Ces résultats sont publiés dans la revue American Journal of Transplantation
©fotolia
Pour les médecins et chercheurs, l’une des problématiques majeures de la transplantation est d’éviter le rejet de l’organe ou du tissu greffé par l’organisme receveur. Lors d’une greffe dite allogénique (provenant d’un donneur A différent du receveur B), le système immunitaire du receveur reconnait le greffon comme un élément étranger. Il met alors tout en œuvre pour le détruite au même titre qu’un virus lors d’une infection par exemple. Pour éviter ce phénomène, les médecins administrent des médicaments immunosuppresseurs pour rendre le système immunitaire du receveur plus tolérant. Comme tout traitement, il présente des inconvénients : la vulnérabilité du donneur aux infections est plus grande et le traitement peut engendrer des effets toxiques pour d’autres organes (rein). Depuis 30 ans, peu de progrès ont été obtenus dans ce champ de recherche. L’optimisation de ces traitements est donc au cœur des pistes actuelles.
Des chercheurs de l’Inserm sous la direction de José Cohen se sont intéressés à une molécule aux propriétés particulières : la cytokine interleukine 2 (IL-2). Cette molécule est déjà utilisée dans certains traitements contre le cancer ou dans le diabète de type 1. Dans le cas d’un cancer, son administration à forte dose augmente l’activité anti-tumorale en boostant le système immunitaire. De manière intéressante, Eliane Piaggio, co-auteure de cette étude, avait montré qu’administrée à très faible dose dans le diabète de type 1 son action s’inverse.

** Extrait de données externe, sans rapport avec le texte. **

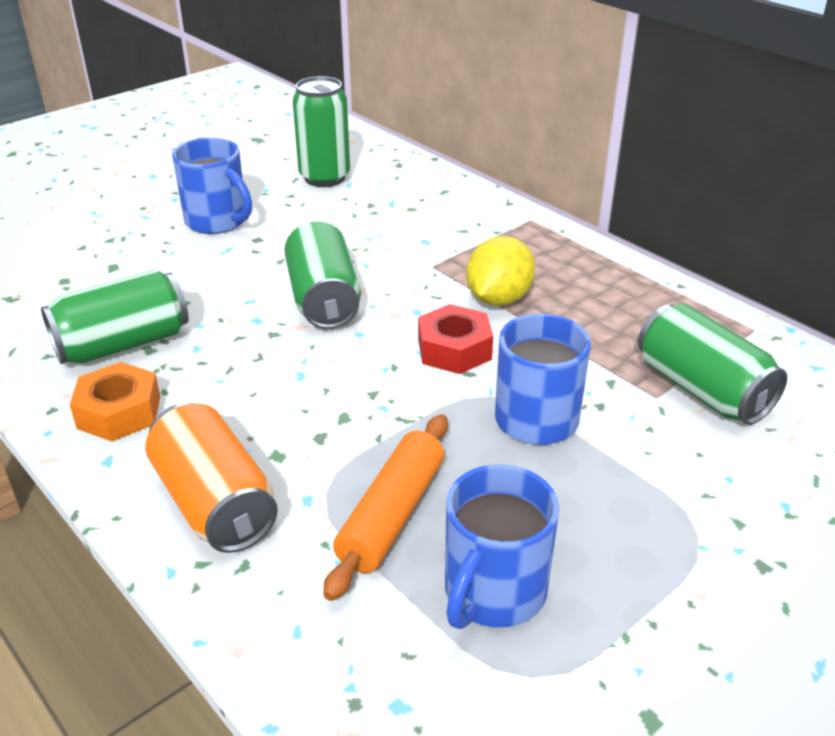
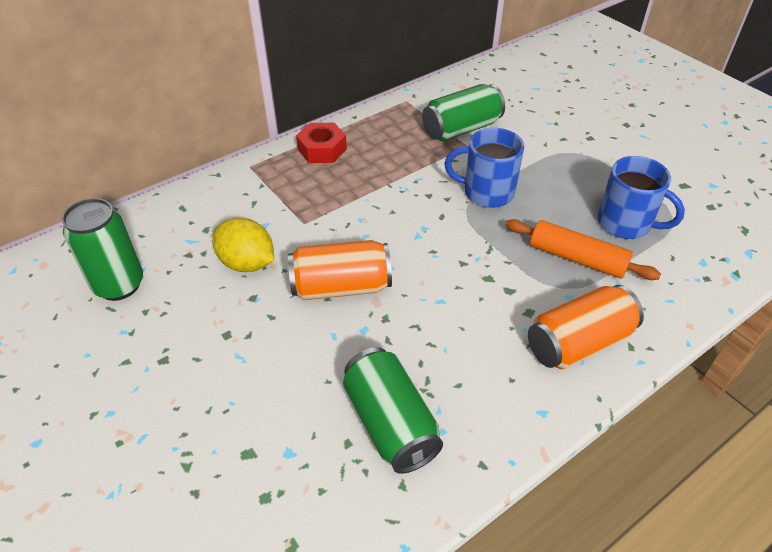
camera: 85 degrees left, 10 degrees up
orange nut [70,362,160,441] -> none
blue mug [172,138,252,234] -> none
green can [284,221,361,329] -> orange can [288,240,392,300]
red nut [418,304,493,374] -> red nut moved to [296,123,347,163]
yellow lemon [466,236,535,306] -> yellow lemon moved to [212,218,274,272]

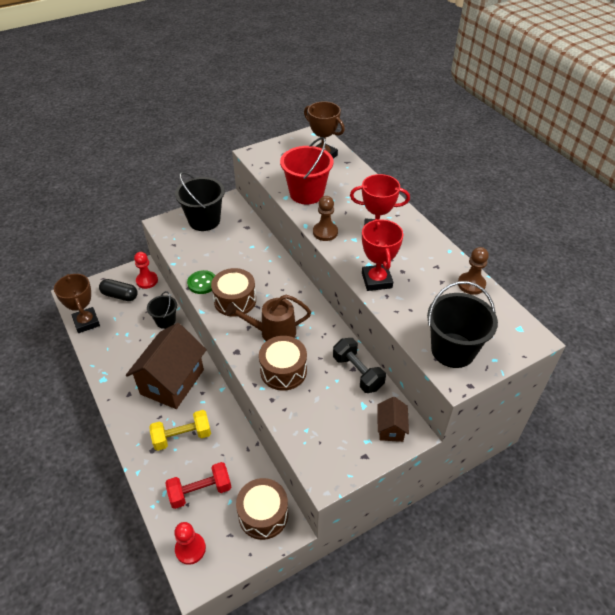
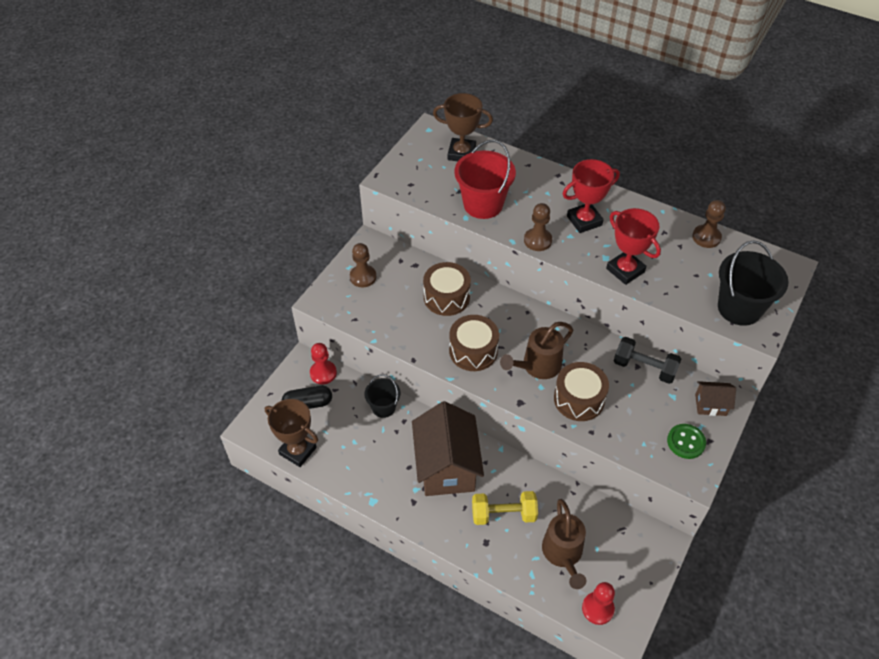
camera: 30 degrees left, 5 degrees up
yellow dumbbell [149,410,211,451] -> yellow dumbbell turned 45 degrees clockwise [472,491,538,525]
red dumbbell [165,462,231,509] -> brown watering can [542,499,586,589]
black bucket [175,172,225,231] -> brown pawn [350,243,376,287]
green button [187,270,215,294] -> green button moved to [667,424,706,459]
brown drum [236,478,288,540] -> brown drum moved to [423,262,471,316]
brown house [377,397,409,442] -> brown house turned 60 degrees counterclockwise [695,381,736,416]

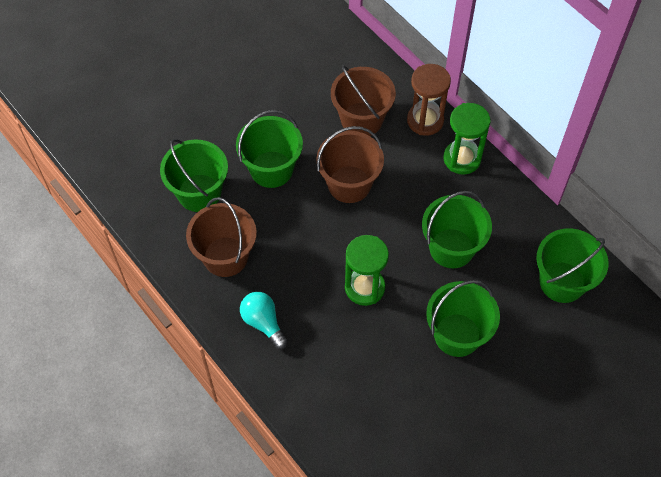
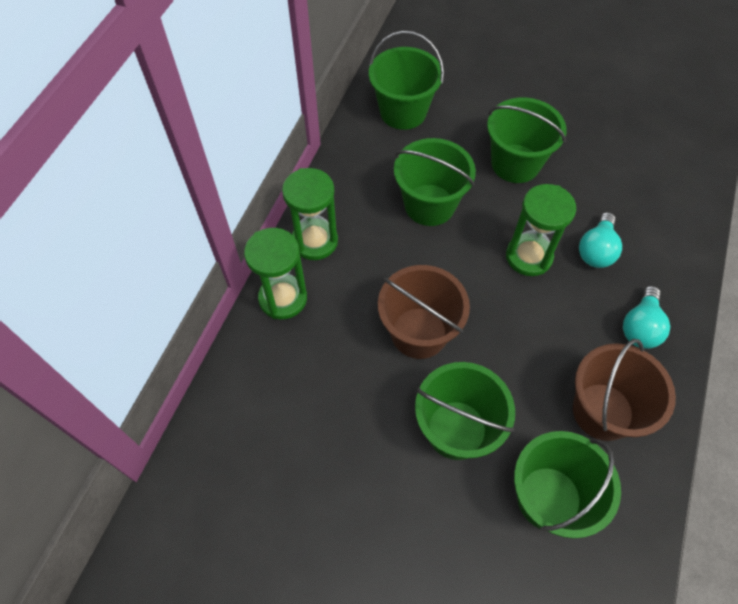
camera: 120 degrees left, 0 degrees up
brown bucket [331,65,396,136] -> none
brown hourglass [407,64,451,136] -> green hourglass [244,228,307,319]
none -> turquoise light bulb [579,212,622,268]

L’IL-2 freine alors l’action du système immunitaire, qui dans cette maladie réagit trop fortement contre soi.
Dans la mesure où, lors d’une greffe, la réponse immunitaire est trop forte, les chercheurs ont émis l’hypothèse que l’administration d’IL-2 freinerait l’action du système immunitaire (à l’image de son action dans le diabète de type 1) et diminuerait donc le rejet de greffe.
» Nos premières expériences se sont révélées négatives : l’IL-2 utilisée seule n’a pas donné les résultats escomptés » explique José Cohen. « Il a fallu reconcentrer nos efforts et notre attention sur le fonctionnent précis de 2 types de cellules du système immunitaire : les lymphocytes T régulateurs contrôlés par l’IL2 et les lymphocytes T « classiques » »
Plusieurs catégories de cellules composent le système immunitaire, chacune ayant un rôle bien précis pour préserver son équilibre : il ne doit pas être trop agressif ni trop tolérant. Habituellement, Les lymphocytes T régulateurs, comme leur nom l’indique, agissent sur les autres populations de lymphocytes T classiques pour les empêcher de sur-réagir. D’où l’idée initiale de booster leur activité via l’IL-2. Toutefois, cette stratégie s’est avérée insuffisante.
Les chercheurs ont donc utilisé l’IL-2 en association avec la rapamycine qui possède la propriété de figer la division des lymphocytes T classiques. Grâce à cette combinaison, les chercheurs ont réussi à contrôler doublement les lymphocytes T classiques : directement par la rapamycine et indirectement par l’IL-2 (via les Treg). Le rejet de greffe a ainsi été évité.
Ces résultats sont une première étape avant l’évaluation clinique. Ces deux molécules présentent l’avantage de posséder une autorisation de mise sur le marché chez l’homme. Si les prochaines étapes sont franchies avec succès, notamment dans un modèle de greffe hépatique, leur utilisation dans le domaine de la transplantation (tout type de transplantation) pourrait aller vite.